I think he’s criticizing the way we left-wing loonies portray people as helpless victims all the time - if we’d just acknowledge that rape victims (and presumably poor people, slaves etc.) have some agency, then maybe they could stop feeling sorry for themselves, get their wits together and take action to improve their situation.

It very much depends on the statement itself.

Criminals are opportunists. Suggestions I would accept as helpful are general safety tips that lesson risk such as, “keep track of your drinks”, “go out with friends or a date”, “valet park or be sure to park in a public, well-lit place”.

Suggestions I would deem as sexist would be, “don’t make yourself look so alluring”, “stay out of clubs”, etc.

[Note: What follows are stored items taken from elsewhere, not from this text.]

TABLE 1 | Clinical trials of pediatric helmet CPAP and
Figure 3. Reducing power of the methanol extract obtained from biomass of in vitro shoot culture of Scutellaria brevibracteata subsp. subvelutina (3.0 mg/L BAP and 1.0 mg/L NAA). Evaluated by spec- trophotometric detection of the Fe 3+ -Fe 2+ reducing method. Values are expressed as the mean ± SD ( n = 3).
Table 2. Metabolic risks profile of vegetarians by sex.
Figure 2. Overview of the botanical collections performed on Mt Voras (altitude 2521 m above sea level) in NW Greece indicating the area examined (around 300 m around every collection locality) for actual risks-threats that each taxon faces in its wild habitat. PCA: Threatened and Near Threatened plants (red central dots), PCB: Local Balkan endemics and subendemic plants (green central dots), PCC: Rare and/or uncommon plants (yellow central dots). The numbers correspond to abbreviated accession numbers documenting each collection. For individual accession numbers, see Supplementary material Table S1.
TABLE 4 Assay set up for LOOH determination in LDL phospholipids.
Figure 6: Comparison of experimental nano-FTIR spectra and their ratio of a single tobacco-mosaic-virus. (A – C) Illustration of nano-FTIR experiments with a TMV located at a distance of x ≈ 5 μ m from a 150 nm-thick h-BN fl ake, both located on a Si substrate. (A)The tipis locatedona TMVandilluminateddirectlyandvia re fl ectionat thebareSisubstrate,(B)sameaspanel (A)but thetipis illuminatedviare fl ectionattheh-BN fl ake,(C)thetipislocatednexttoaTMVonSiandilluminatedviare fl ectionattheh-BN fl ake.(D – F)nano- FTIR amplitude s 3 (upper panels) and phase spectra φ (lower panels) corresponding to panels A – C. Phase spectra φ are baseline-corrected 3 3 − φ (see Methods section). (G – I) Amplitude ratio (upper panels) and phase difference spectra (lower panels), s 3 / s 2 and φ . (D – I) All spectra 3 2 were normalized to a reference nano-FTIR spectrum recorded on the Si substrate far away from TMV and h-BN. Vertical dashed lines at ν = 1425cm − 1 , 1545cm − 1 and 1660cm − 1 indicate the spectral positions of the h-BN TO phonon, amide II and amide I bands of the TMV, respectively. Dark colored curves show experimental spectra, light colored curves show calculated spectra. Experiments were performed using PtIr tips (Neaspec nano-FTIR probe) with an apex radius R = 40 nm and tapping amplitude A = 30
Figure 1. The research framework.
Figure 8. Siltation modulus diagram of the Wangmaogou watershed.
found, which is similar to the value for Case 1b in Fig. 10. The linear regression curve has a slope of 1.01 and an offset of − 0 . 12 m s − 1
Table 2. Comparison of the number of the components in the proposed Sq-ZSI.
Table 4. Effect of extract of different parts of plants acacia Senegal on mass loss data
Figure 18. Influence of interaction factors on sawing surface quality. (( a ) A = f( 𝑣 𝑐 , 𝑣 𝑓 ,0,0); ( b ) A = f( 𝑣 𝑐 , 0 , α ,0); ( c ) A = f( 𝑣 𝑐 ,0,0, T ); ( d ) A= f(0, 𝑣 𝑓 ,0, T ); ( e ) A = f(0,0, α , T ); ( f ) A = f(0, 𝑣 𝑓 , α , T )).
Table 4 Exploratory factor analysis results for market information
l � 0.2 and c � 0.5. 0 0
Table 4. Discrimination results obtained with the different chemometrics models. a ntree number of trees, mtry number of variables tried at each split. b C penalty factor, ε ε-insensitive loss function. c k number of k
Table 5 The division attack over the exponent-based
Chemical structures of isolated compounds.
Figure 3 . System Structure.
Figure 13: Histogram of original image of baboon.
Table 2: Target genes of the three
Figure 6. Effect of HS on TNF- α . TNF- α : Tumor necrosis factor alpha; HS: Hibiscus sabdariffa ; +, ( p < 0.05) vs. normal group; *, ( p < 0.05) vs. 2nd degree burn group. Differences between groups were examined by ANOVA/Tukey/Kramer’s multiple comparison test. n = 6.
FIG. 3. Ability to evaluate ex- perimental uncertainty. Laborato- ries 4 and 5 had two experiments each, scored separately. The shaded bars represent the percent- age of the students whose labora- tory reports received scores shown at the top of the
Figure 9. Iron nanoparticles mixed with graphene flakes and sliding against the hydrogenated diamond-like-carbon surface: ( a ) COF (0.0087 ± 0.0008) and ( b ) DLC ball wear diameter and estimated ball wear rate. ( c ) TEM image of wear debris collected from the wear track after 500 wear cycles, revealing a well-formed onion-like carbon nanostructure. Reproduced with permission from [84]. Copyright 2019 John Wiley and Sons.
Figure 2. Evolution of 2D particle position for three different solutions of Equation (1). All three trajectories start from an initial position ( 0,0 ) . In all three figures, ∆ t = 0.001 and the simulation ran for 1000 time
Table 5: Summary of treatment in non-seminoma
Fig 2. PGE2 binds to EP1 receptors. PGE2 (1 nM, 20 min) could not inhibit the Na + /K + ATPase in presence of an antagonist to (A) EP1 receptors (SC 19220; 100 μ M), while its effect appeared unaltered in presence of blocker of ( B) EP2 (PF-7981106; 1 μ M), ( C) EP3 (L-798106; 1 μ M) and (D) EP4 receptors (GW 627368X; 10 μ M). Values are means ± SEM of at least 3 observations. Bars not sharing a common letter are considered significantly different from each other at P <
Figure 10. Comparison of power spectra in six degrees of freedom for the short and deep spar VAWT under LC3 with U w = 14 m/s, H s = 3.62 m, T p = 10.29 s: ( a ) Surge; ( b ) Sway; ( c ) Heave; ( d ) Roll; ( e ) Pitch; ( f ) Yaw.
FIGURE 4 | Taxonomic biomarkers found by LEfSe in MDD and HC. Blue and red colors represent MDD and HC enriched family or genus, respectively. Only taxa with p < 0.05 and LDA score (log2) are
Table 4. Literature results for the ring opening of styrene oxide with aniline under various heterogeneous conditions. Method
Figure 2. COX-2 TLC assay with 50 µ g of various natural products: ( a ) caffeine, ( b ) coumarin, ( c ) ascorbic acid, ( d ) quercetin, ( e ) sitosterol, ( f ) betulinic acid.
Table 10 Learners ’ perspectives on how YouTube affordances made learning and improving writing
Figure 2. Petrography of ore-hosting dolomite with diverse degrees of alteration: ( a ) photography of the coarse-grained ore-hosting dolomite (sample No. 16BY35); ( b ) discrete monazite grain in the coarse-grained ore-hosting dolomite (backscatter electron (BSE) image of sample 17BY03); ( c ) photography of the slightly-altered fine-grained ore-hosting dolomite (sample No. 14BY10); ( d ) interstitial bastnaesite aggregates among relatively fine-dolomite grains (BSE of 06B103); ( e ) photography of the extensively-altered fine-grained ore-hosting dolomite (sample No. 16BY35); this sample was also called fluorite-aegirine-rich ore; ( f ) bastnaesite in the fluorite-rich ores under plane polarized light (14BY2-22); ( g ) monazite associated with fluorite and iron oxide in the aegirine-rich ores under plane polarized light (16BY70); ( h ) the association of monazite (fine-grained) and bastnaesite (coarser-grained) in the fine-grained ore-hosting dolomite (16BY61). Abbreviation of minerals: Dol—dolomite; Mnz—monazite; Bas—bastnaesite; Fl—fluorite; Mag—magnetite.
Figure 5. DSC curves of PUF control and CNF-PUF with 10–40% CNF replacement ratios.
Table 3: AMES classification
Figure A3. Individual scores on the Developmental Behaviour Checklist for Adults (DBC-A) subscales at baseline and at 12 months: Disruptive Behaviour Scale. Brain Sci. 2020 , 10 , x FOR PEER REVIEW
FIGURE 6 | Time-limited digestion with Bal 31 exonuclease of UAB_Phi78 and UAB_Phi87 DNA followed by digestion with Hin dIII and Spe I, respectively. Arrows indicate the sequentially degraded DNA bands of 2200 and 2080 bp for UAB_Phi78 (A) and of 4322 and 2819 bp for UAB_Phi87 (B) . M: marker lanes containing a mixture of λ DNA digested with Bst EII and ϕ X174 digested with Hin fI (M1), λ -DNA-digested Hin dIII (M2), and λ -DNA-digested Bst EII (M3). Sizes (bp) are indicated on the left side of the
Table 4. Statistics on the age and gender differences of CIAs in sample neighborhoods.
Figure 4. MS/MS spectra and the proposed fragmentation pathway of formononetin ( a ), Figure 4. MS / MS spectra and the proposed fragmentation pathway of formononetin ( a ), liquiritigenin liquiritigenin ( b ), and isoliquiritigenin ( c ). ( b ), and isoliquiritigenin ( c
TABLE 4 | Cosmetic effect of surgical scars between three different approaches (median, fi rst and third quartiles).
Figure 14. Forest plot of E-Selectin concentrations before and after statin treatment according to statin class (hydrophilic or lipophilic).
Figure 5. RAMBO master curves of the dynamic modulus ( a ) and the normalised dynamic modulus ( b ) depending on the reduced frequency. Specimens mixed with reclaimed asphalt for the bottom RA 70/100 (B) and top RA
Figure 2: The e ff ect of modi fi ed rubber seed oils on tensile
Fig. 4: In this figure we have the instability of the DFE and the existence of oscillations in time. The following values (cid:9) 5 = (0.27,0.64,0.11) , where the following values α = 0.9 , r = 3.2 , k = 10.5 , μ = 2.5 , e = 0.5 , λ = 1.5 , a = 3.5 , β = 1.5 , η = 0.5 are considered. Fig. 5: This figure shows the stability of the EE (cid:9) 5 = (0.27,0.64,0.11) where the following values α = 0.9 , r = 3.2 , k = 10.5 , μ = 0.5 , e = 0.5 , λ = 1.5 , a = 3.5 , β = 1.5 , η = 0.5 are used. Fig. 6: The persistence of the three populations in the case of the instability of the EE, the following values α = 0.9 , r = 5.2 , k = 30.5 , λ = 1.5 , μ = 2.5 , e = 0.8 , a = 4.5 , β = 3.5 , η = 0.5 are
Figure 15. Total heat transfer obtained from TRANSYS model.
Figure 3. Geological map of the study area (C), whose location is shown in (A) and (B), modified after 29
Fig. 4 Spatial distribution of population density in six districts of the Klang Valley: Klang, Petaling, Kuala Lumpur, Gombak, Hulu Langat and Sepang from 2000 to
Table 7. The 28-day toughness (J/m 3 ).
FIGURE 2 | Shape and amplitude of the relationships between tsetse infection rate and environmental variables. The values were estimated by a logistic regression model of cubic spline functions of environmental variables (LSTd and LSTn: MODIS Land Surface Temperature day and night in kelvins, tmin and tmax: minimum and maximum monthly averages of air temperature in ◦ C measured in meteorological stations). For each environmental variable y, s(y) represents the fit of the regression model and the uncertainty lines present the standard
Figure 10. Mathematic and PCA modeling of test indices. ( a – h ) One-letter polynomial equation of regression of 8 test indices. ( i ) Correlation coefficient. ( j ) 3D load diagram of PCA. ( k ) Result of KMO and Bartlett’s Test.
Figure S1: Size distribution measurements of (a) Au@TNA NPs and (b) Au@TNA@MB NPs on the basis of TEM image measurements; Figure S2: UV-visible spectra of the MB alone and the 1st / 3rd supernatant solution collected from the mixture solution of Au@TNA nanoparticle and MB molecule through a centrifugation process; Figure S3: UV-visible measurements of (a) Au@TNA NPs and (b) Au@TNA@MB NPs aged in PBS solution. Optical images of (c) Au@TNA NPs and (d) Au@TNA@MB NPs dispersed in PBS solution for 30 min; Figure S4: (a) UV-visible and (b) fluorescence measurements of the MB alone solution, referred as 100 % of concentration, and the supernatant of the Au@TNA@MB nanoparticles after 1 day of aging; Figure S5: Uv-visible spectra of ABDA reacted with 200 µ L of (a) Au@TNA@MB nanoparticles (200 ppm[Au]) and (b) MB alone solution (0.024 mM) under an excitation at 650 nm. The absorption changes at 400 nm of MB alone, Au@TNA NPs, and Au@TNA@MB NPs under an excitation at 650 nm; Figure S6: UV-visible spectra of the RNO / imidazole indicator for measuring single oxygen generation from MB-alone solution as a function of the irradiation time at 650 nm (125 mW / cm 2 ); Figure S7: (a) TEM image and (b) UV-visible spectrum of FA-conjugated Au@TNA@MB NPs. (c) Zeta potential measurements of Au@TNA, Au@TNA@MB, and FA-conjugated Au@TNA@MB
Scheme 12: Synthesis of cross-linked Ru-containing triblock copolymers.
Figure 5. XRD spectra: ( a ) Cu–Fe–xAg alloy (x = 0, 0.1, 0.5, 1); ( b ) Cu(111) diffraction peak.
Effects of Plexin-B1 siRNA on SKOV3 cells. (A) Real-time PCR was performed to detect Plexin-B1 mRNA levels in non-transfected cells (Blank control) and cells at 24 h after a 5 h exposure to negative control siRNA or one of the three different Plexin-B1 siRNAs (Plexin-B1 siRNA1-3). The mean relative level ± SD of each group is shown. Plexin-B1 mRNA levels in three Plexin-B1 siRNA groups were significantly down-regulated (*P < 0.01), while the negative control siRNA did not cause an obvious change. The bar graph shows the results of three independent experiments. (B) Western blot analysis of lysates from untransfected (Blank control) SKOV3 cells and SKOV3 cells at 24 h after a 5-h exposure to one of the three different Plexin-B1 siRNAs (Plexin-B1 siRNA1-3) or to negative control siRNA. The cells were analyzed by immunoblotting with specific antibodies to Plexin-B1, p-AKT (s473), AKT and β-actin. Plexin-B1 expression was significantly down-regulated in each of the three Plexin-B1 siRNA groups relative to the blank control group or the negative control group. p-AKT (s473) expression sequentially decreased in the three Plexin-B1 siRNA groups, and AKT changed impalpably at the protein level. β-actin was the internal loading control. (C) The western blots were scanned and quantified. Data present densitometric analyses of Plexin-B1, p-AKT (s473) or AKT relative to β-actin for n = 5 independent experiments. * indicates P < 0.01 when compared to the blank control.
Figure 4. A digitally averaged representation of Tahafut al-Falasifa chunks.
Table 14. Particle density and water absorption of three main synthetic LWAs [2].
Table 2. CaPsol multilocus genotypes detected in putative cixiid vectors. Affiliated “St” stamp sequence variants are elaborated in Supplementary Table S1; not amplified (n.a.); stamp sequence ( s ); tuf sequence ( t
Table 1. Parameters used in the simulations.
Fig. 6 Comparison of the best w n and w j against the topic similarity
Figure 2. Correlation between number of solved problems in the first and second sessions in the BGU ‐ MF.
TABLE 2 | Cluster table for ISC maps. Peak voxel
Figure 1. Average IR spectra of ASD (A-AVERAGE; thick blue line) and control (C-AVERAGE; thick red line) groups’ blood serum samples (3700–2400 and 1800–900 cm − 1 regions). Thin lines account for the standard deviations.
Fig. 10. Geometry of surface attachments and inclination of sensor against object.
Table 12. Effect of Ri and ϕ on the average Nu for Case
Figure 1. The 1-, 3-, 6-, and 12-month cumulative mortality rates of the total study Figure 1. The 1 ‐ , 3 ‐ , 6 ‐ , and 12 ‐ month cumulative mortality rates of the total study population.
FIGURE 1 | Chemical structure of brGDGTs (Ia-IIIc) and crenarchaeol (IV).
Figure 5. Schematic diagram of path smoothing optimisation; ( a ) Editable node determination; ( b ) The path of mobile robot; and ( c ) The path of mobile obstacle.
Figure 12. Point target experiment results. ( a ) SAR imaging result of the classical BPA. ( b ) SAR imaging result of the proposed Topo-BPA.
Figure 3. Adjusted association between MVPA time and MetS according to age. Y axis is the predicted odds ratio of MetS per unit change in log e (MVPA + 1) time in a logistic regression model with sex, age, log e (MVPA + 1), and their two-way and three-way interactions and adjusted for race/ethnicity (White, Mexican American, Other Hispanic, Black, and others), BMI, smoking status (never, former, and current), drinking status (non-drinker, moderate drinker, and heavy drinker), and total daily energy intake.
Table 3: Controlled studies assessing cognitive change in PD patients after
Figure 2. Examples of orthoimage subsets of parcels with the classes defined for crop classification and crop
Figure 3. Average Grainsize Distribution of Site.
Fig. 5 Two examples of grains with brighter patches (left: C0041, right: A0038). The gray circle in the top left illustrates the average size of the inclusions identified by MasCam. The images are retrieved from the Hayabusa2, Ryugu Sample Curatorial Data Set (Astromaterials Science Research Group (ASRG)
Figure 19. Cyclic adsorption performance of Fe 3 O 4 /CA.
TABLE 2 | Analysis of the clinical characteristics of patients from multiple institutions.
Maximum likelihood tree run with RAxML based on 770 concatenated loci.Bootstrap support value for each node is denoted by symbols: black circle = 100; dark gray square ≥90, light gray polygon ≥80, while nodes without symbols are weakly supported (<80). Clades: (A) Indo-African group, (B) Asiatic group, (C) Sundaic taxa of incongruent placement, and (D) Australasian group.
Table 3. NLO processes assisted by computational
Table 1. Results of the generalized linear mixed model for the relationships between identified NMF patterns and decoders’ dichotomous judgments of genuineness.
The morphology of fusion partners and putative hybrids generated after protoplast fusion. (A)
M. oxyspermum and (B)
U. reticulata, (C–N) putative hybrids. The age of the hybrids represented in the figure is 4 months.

Why is it the burden of women to avoid being assaulted when it is men who need to be controlled? Anywhere there are men, women are at some risk. Why not just confine men to their bedrooms instead?

How ridiculous! men say. We’d lose our freedom!

Irony.

My guess is that Will Farnaby thinks that scolding a rape victim for her “rape-able” behavior counts as “recognizing the agency of anyone who is not white, male, rich, or some combination of the three”.

See, because when your response to rape is to focus on what the rape victim could/should have done to “reduce her chances of being assaulted”, rather than on changing our cultural message to men that it’s okay for them to sexually assault women, you’re “recognizing her agency”, dont’cha know. :rolleyes:

In other words, we just need to stop being so darn rapeable.